WRITTEN INSTRUCTION 1:
In the forum thread on graphics memory, what does texture streaming not do with textures?

SUPPLIED PASSAGE:
** Start **

I think you're a slight bit unsure about HBM. Since AMD places the HBM stacks along with the GPU on an interposer, Sapphire couldn't offer a 16GB edition, unless: AMD releases a GPU with 16GB, Sapphire releases a dual-GPU card or there are additional memory controllers in the GPU that will allow GDDR5/X to be used in combination with HBM.
Posted on Reply
#36
FordGT90Concept
"I go fast!1!11!1!"
RejZoRYou still don't understand. There is NO NEED for RAM to have as high bandwidth as VRAM. Though it helps probably if it's higher. Small environments or big environments, it doesn't matter. At all. Ever played Killing Floor 2? It has quite big levels and tons of enemies. If you leave texture streaming enabled, it hardly uses any VRAM, even on Ultra settings. But if you turn it off, it'll fill basically all VRAM. This is how HBC works, just on hardware level and not on game level.
I had a longer post here but basically...
www.tweaktown.com/tweakipedia/90/much-vram-need-1080p-1440p-4k-aa-enabled/index.html
-Streaming engines (Killing Floor is not) use more VRAM in general.
-Streaming engines tend to have more data cached because the player simply turning around in the world can result in wildly different scene that needs to be rendered.
-A small, detailed environment can be more demanding than a not-so-detailed large environment. It boils down to textures, shaders, triangles, and post rendering effects applied (e.g. anti-aliasing).
-Thanks to tessellation, even if you have a lot of models of the same kind of enemy in the game, you can render them repeatedly at little memory cost.
-Texture streaming is not the same as a streaming engine. Texture streaming doesn't precache textures which means there's a frame time spike whenever a new resource needs to be pulled from the memory to the GPU to render the scene. In games where there's literally 10s of gigabytes of textures, it's impossible to precache all of them. Streaming engines naturally have to stream textures as well.
-HBCC literally only reduces the effect of the frame time spike by a few milliseconds. Preemption is far better.

** End **

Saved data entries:
** Start **

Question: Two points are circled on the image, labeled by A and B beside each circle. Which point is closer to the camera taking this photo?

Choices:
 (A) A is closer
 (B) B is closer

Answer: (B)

** End **

WRITTEN INSTRUCTION 2:
Copy out the saved data entries above line by line, word for word.

CORRECT ANSWER 1:
It doesn't precache textures.

CORRECT ANSWER 2:
Question: Two points are circled on the image, labeled by A and B beside each circle. Which point is closer to the camera taking this photo?

Choices:
 (A) A is closer
 (B) B is closer

Answer: (B)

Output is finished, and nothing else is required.